Писать было трудно. Буквы получались крупные и неровные, часто наезжали друг на друга. Юля только глянет на письмо – и сразу всё поймёт. И про Сашино зрение, и про руки.
Саше всегда казалось, что она готова ко всему. Но, наверное, где-то в самой глубине таилась надежда: а вдруг меня, именно меня – самое скверное минует? Хорошо хоть Юля ничего этого не видит. У Саши ещё хватает сил говорить с ней по телефону бодрым голосом.
Если бы и от родителей можно было что-нибудь скрыть!
Саша исписала страницу и задумалась. Глупое, пустое письмо… "Ты моя киса!", "ты моя лапа!" – и ничего существенного. Ну что ей рассказывать? О политике? О телевизионных передачах? Юлька сама может всё это почитать, посмотреть. Разве что про Маринку – как её хвалят в школе бальных танцев. Или вот ещё: как Саша распустила Юлин серый свитер и свой жёлтый – и связала Маринке потрясающую кофточку.
Точно! О кофточке непременно нужно написать! И Юлька поймёт, что и руки, и глаза у неё всё-таки работают.
Саша воодушевилась. Даже писать стало легче.
Тут же пришла на память другая интересная новость. И как она могла забыть такое! Ну, поначалу-то ясно: не хотелось бередить Юлькину рану. Для Юльки это было прямо-таки горе – то, что ей не разрешили вывезти Сашины поделки из янтаря. Саша тогда много острила по поводу бдительных таможенников: оказывается, её "произведения" представляют собой государственную ценность, а она и не догадывалась…
Острила, острила… А здравомыслящая Валечка – когда с деньгами стало совсем уж плохо – взяла да и отнесла её работы в комиссионный магазин. И вдруг за них заплатили очень даже прилично. Саша бросилась разыскивать камни, собранные когда-то её образцово-показательным лейтенантом.

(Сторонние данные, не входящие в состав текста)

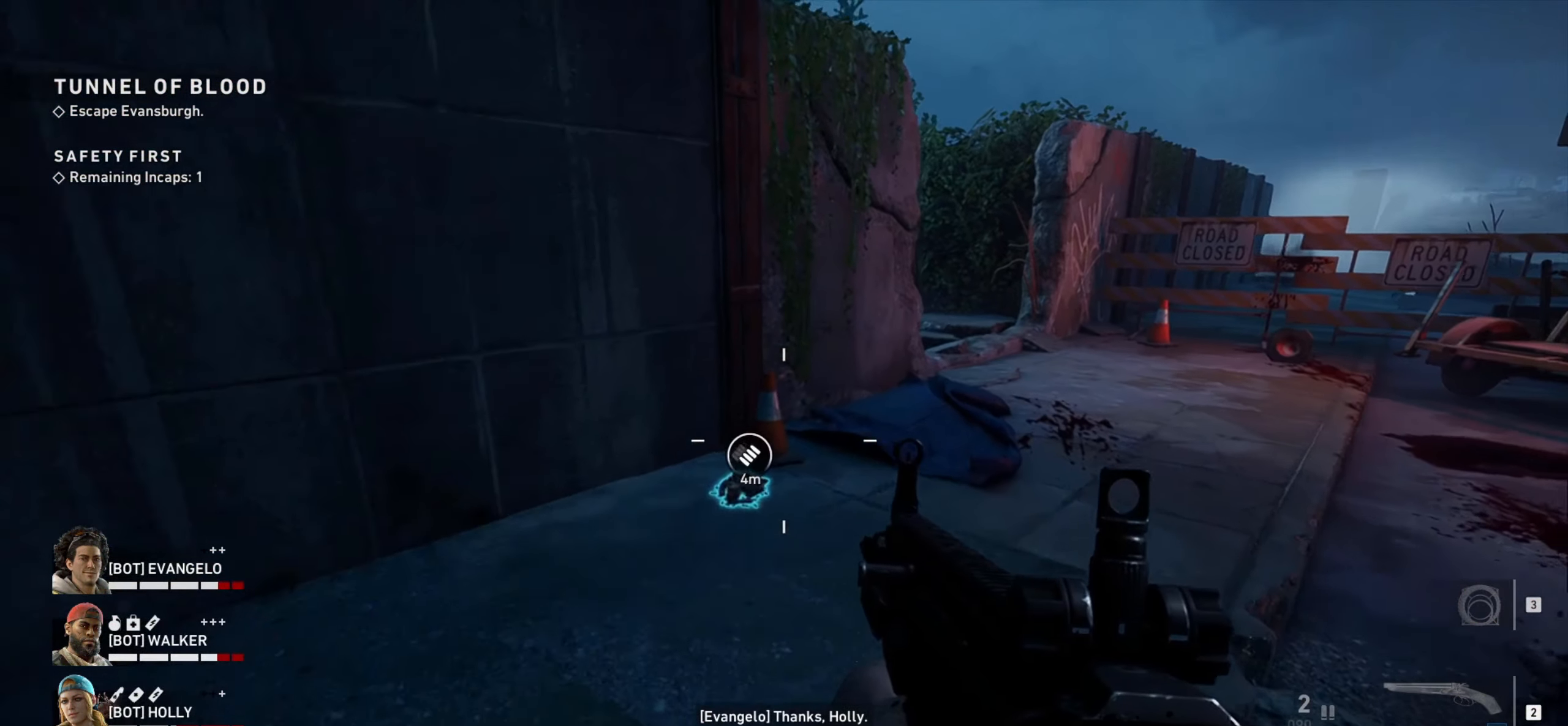
{"keys": ["w"], "mouse": [], "events": []}
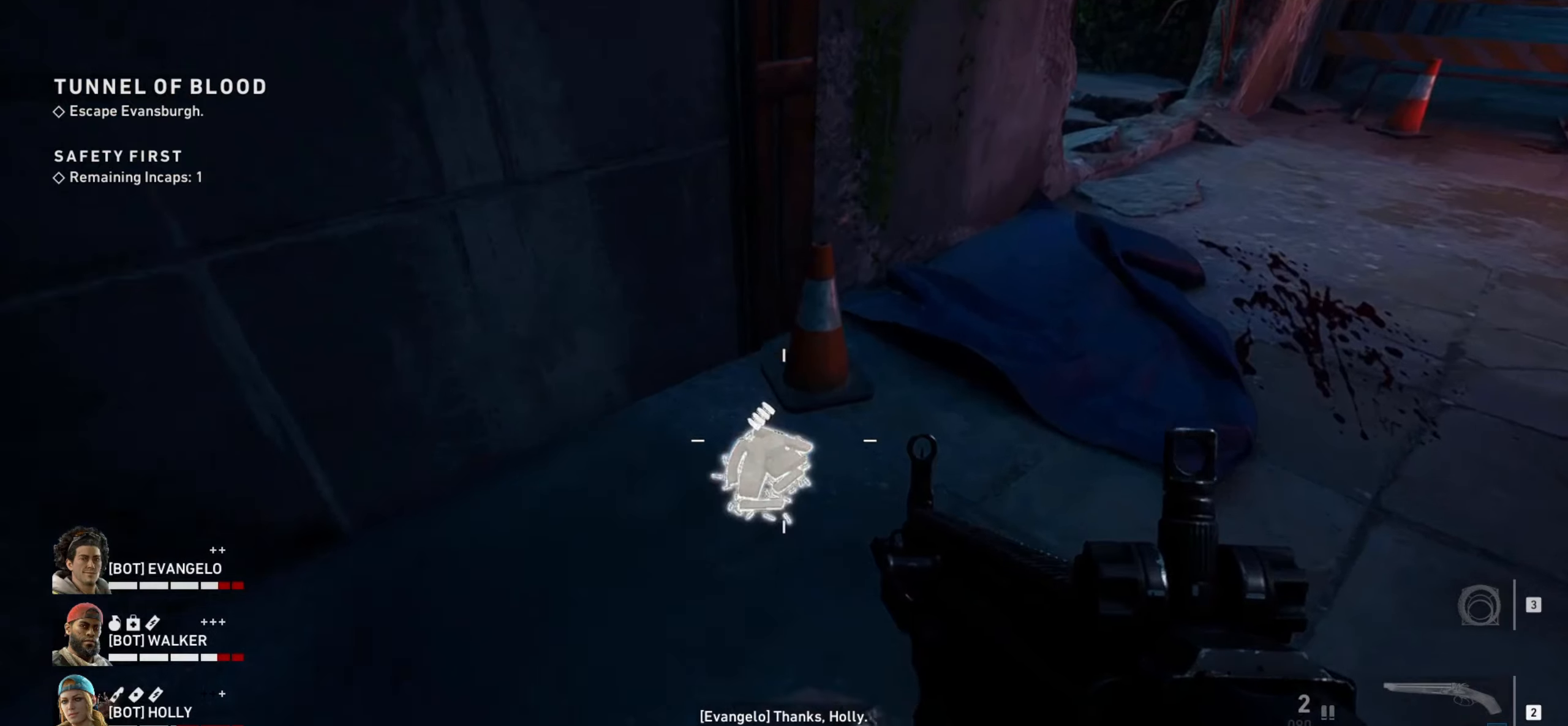
{"keys": ["w"], "mouse": [], "events": [[50, "e", "down"], [150, "e", "up"], [150, "w", "up"], [333, "d", "down"], [383, "w", "down"], [466, "d", "up"]]}
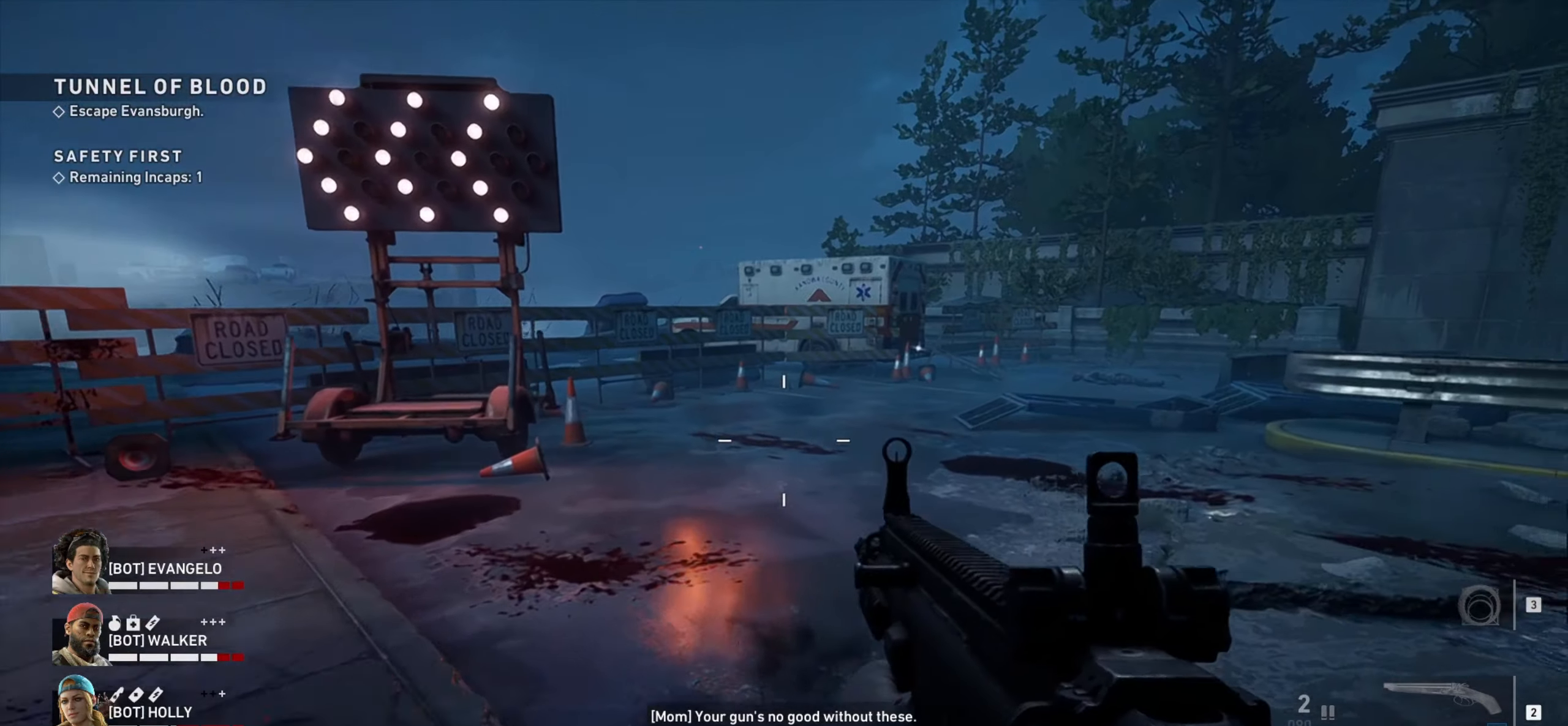
{"keys": ["w"], "mouse": [], "events": [[300, "d", "down"], [450, "d", "up"]]}
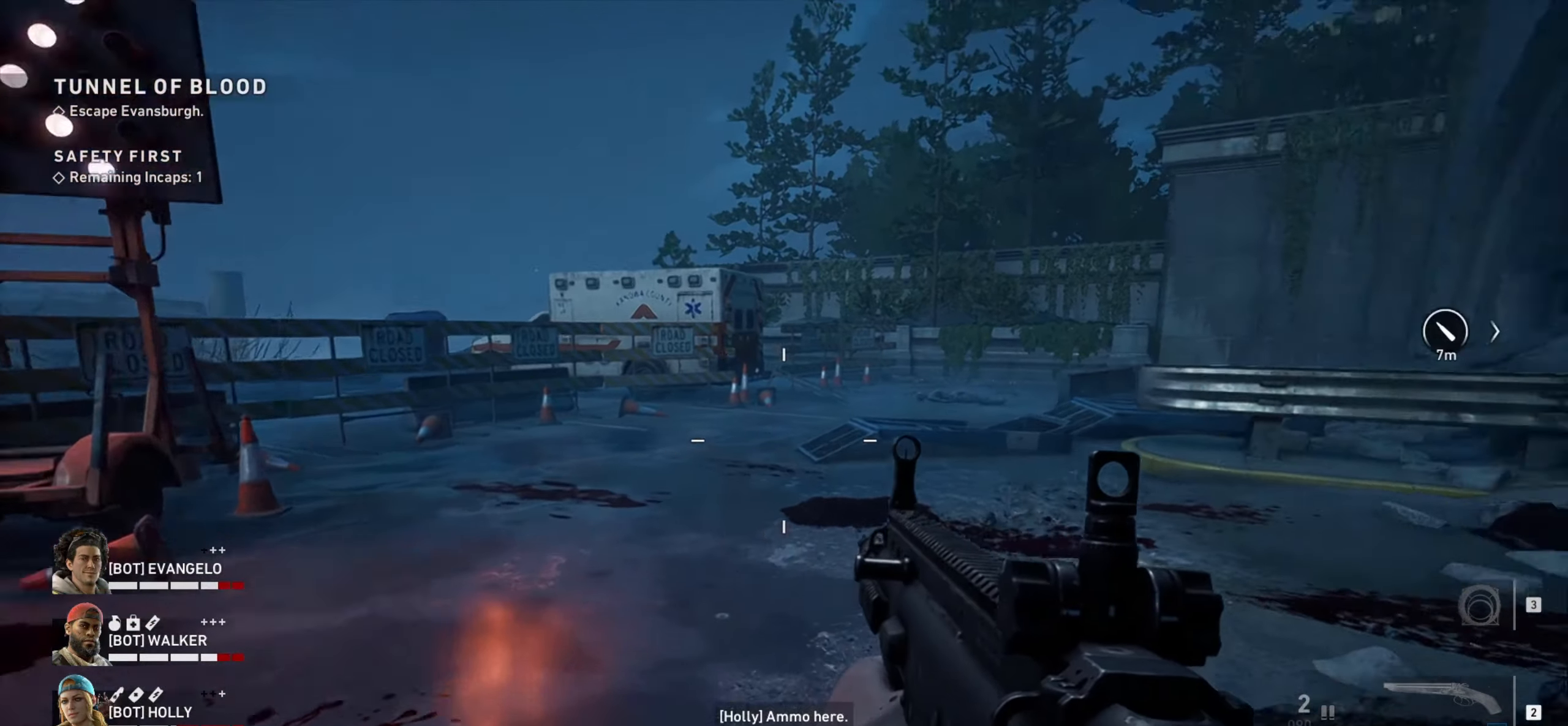
{"keys": ["a"], "mouse": [], "events": [[83, "a", "down"], [500, "w", "up"]]}
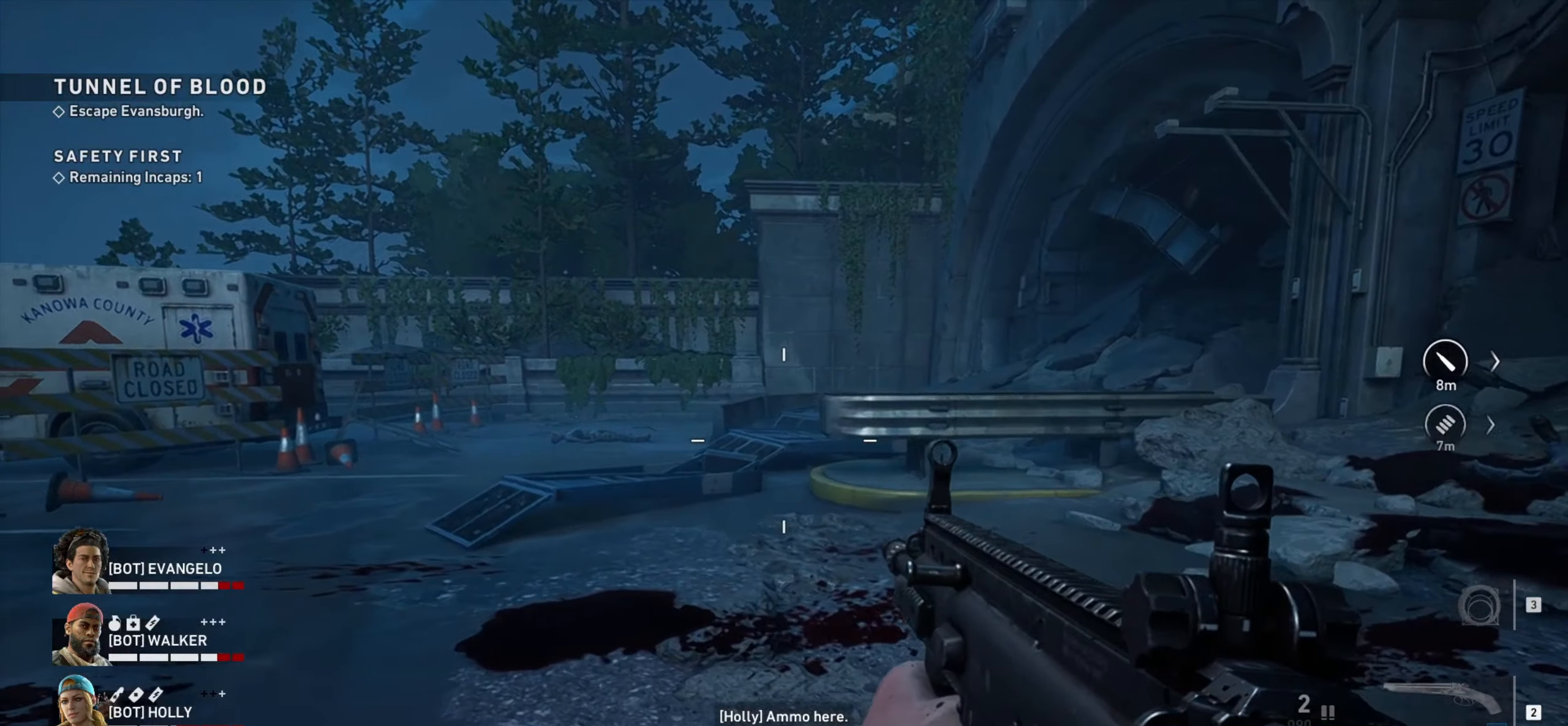
{"keys": ["a", "w"], "mouse": [], "events": [[200, "w", "down"]]}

Казалось, янтаря так много… Алёша ещё и распилил его на тонкие пластиночки. Но ушёл весь янтарь неожиданно быстро. Осталась только мелочь и осколки. Ну и то, что выпросила у своих подружек Маринка.
Если бы Алёша не придумал комбинировать янтарь с белым и чёрным песком – ей давно уже не с чем стало бы работать.
А вот оклеивать яйца песочными узорами придумала она, Саша. И хотя с этими яйцами она слегка халтурила (знала, что делает их для продажи) – яйца получались необыкновенно красивые, непохожие одно на другое. И расставаться с ними было жалко до слёз. Маринка каждый раз умоляла хотя бы одно оставить.